Just curious. How many folks are believers in gremlin bells? the woman who gave me my driving boy gave me a gremlin bell. She said it must be a gift to work at keeping gremlins away from your horse when driving. I hang it under my cart. Mine is a cat, she said since Ike was attacked by dogs once in his life that he needed a "gremlin bell". I am superstitious and so of course she made me a believer in gremlin bells. Just wondering if there is anybody else out there driving that puts gremlin bells on their cart for keeping the gremlins at bay. lol. just a funny string... It is said that the gremlins climb up inside the bell and get confused and they stay away from messing up your horse cart and harness.

ps, I throw salt over my shoulder when I spill it and don't walk under ladders... haha


----------



## Shari (Jul 16, 2013)

I had one for my Country Road cart. Really need to get one for my Hyperbike.


----------



## Marsha Cassada (Jul 16, 2013)

I have one. My husband rides a mototcycle and it is traditional with them. So he got me one for my cart. I'm not superstitious, but I think it is a fun conversation item. I forgot what's on mine--flowers, I think.


----------



## Field-of-Dreams (Jul 17, 2013)

I have one on my Meadowbrook.




You can see it in this pic.


----------



## susanne (Jul 17, 2013)

Like Marsha, I am not at all superstitious, but I enjoy following certain traditions. We were given a gremlin bell and plan to use it, but even stronger than tradition is my ability to procrastinate...therefore it sits on a shelf.


----------



## Marsha Cassada (Jul 17, 2013)

Shari said:


> I had one for my Country Road cart. Really need to get one for my Hyperbike.

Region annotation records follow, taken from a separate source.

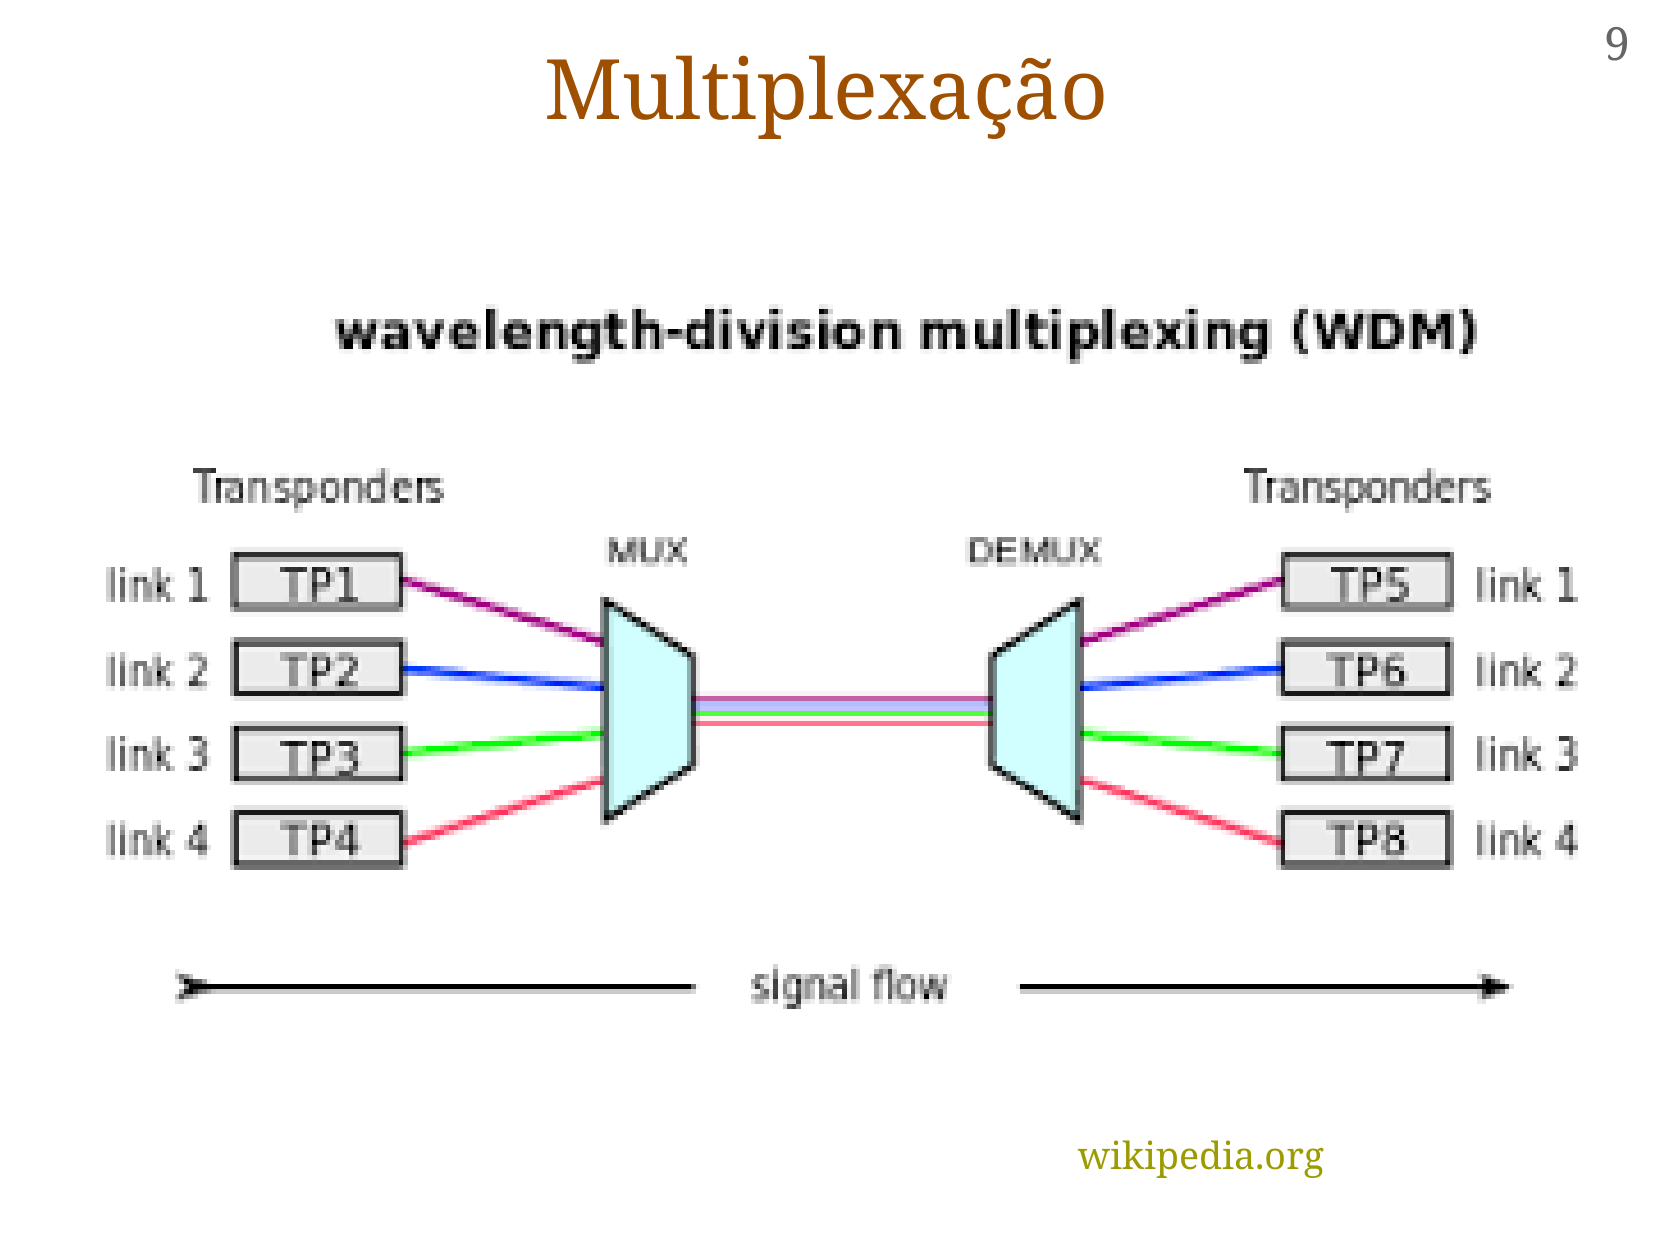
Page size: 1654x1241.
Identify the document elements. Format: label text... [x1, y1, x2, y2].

title Multiplexação [59, 29, 1595, 148]
picture [84, 280, 1601, 1034]
text_box wikipedia.org [1062, 1122, 1340, 1188]
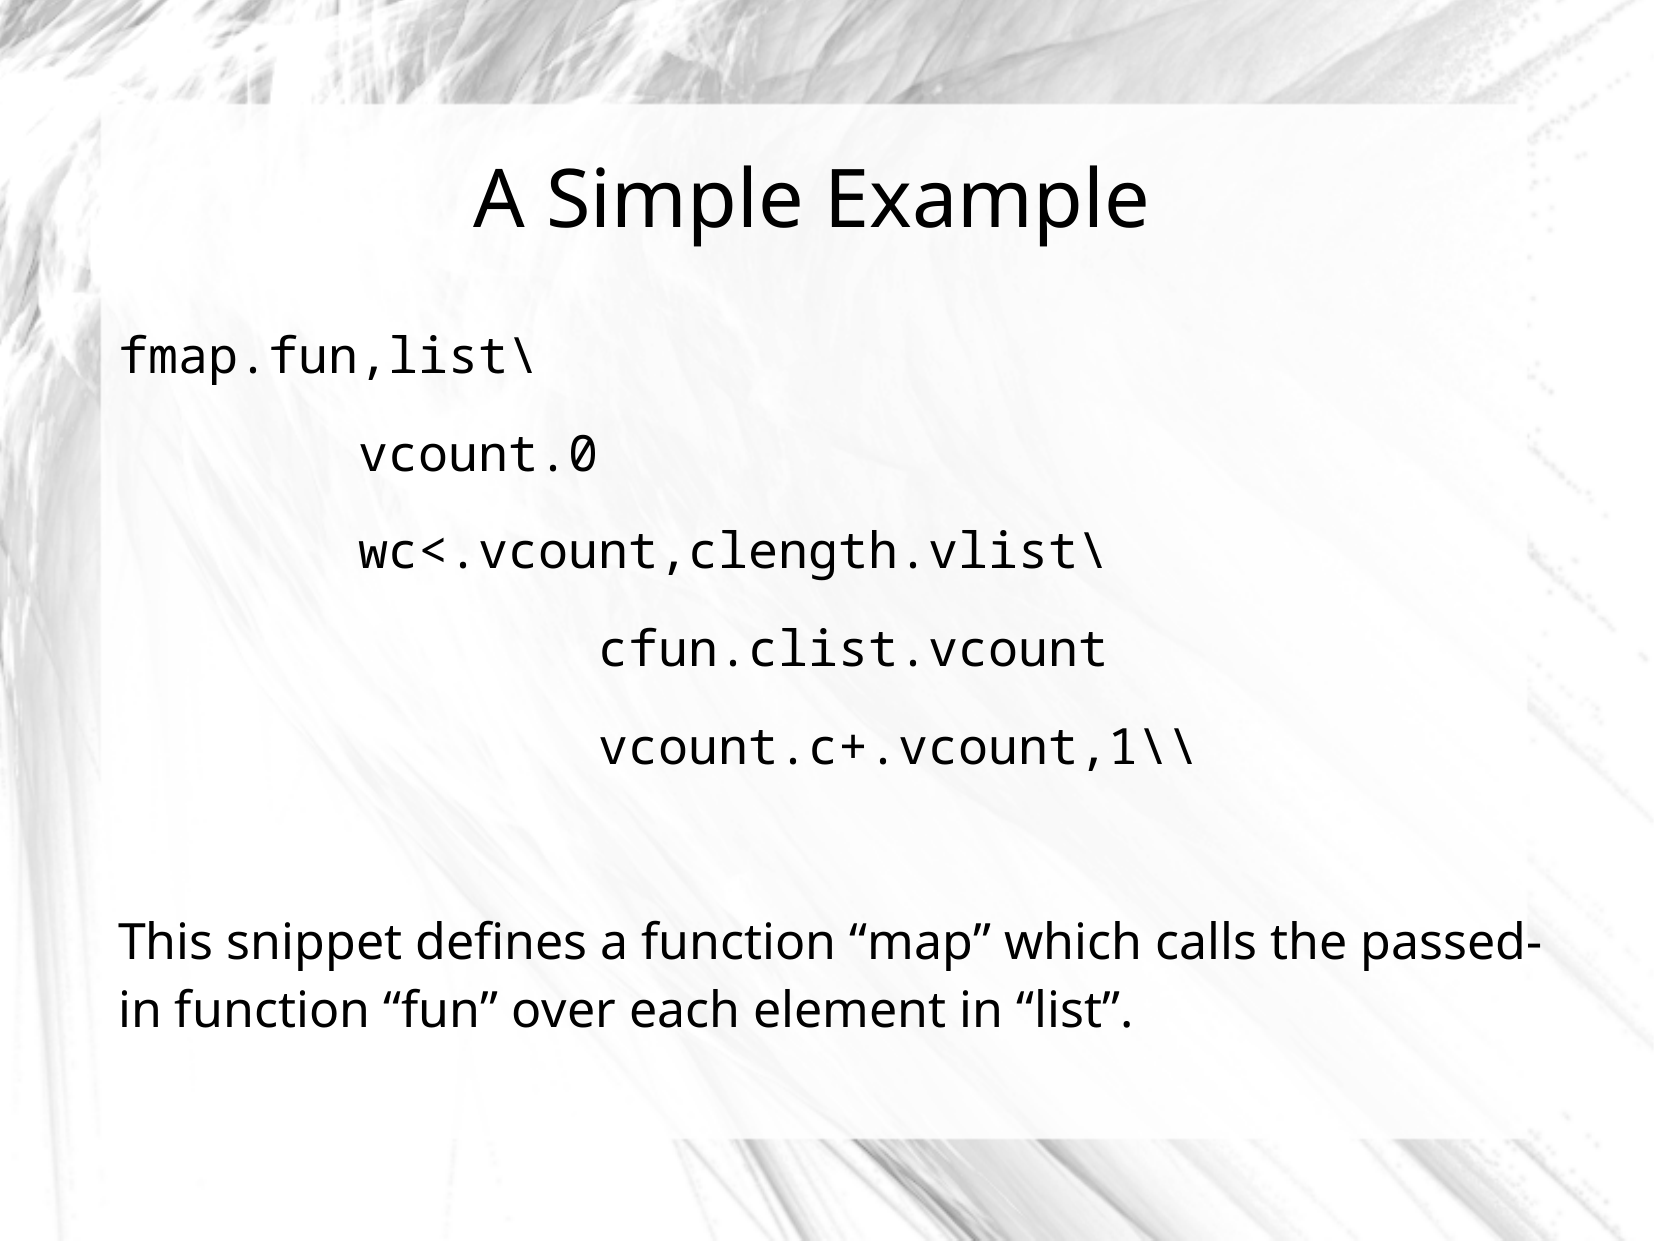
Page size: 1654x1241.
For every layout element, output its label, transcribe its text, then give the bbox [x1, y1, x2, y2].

list fmap.fun,list\ vcount.0 wc<.vcount,clength.vlist\ cfun.clist.vcount vcount.c+.vcount,1\\ This snippet defines a function “map” which calls the passed-in function “fun” over each element in “list”. [118, 319, 1571, 1040]
picture [0, 0, 1654, 1241]
title A Simple Example [118, 112, 1506, 281]
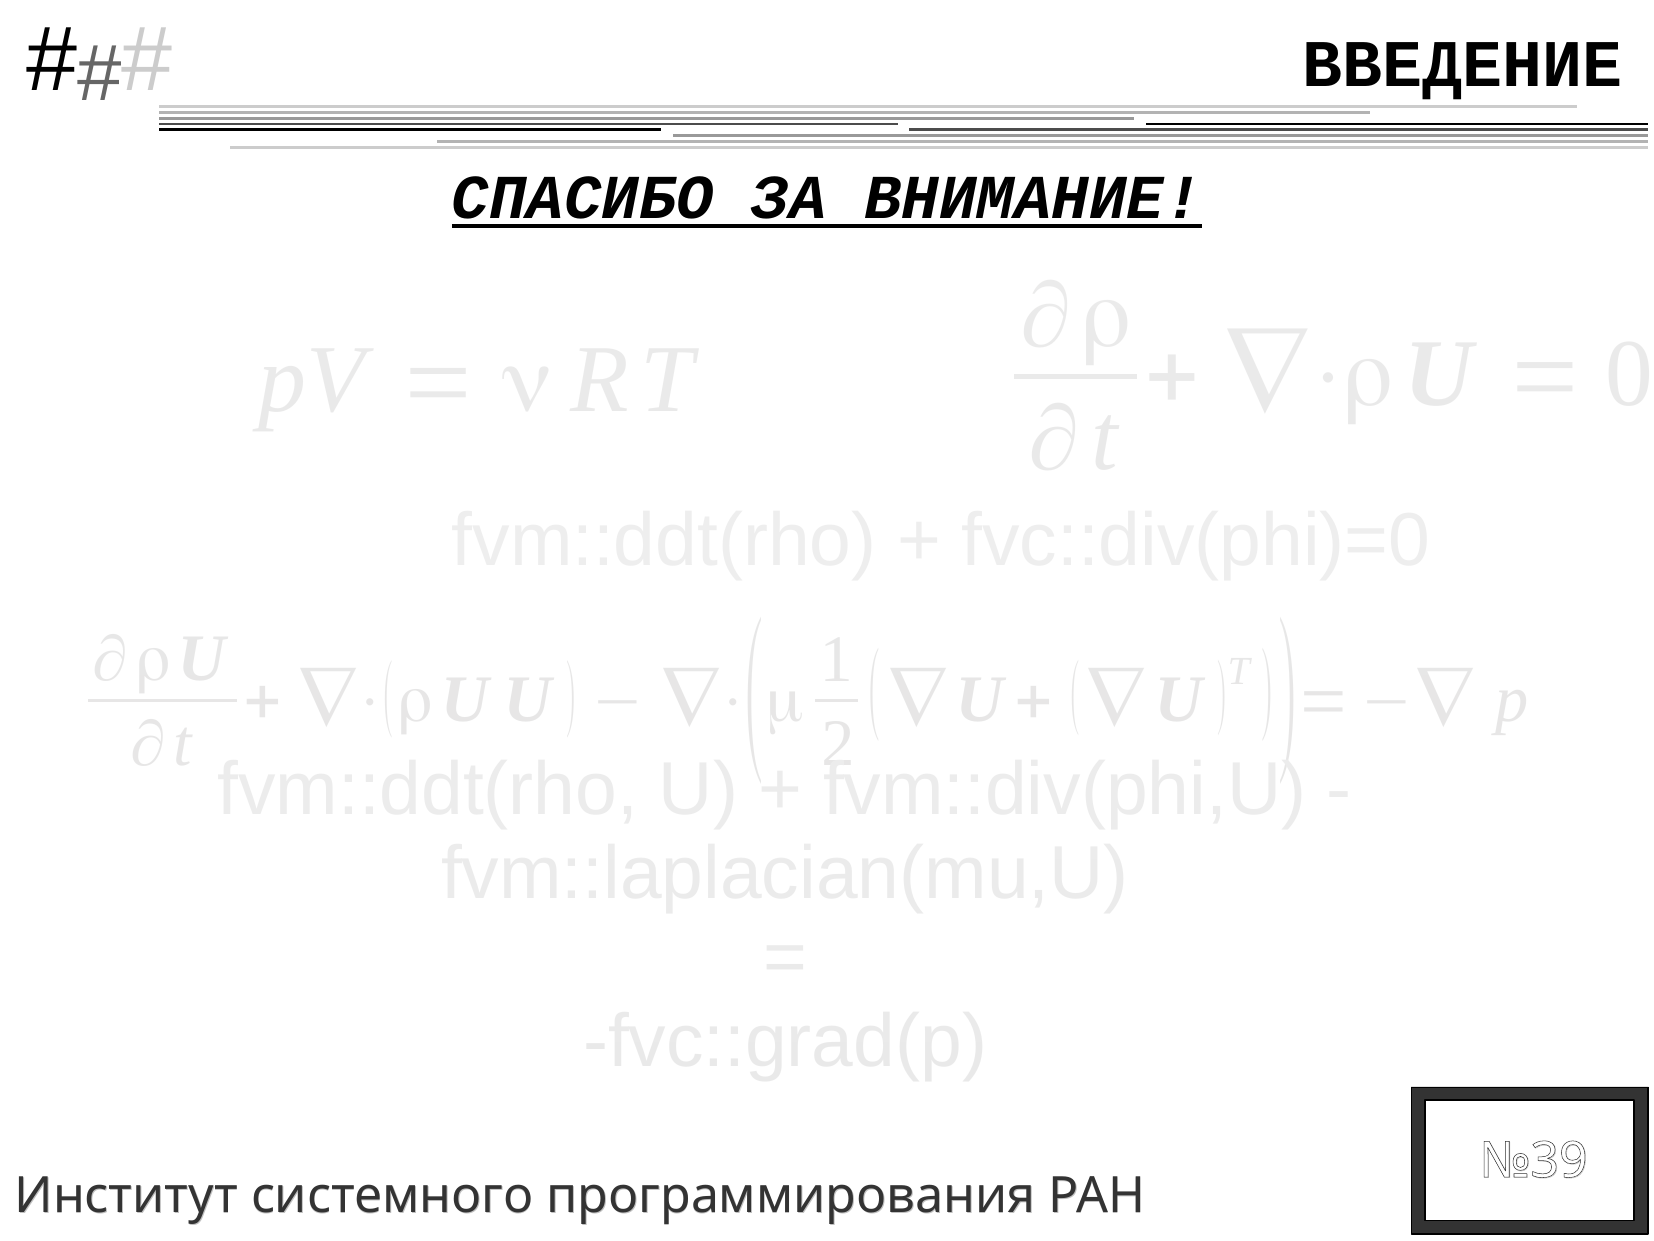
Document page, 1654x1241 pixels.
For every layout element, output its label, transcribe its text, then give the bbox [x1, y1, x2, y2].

title СПАСИБО ЗА ВНИМАНИЕ! [0, 147, 1654, 257]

If you play Secret Santa, that would be a good thing to mention as a gift idea, since it is supposed to be a gift and not something you buy yourself.





Mine is attached with a zip tie. How do others attach theirs? Mine dangles from the axel.


----------



## paintponylvr (Jul 18, 2013)

What size are they? I'd never heard of this one before! I am a little superstitious and also a lot "sensitive" to .... well, just say a 6th sense or intuition type of thing.

Now to give that idea to a friend or family as a gift for me... hmmm...


----------



## Field-of-Dreams (Jul 18, 2013)

They aren't very big, less than thumb sized. They "need" to be an open type bell and not a jingle bell.

Here's the biker legend, I couldn't find one for horses:

http://www.gremlinbells.com/


----------



## Marsha Cassada (Jul 18, 2013)

Field-of-Dreams said:


> They aren't very big, less than thumb sized. They "need" to be an open type bell and not a jingle bell.
> 
> Here's the biker legend, I couldn't find one for horses:
> 
> http://www.gremlinbells.com/


Any place that sells motorcycling equipment will carry them. Or you can order one online. I got one for a new miniature horse driver and found it on ebay; it has horses on it.


----------



## Field-of-Dreams (Jul 19, 2013)

If you don't want to pay that much (granted, they aren't expensive) I have found many bells like the ones on the website at flea markets and garage sales- for a quarter.


----------



## MiniNHF (Jul 23, 2013)

I had one on my Harley and now I have transfered it to my can am. I plan on putting one on my cart when I get one but you just cant buy one, they have to be given to you for them to work as the tradition goes


----------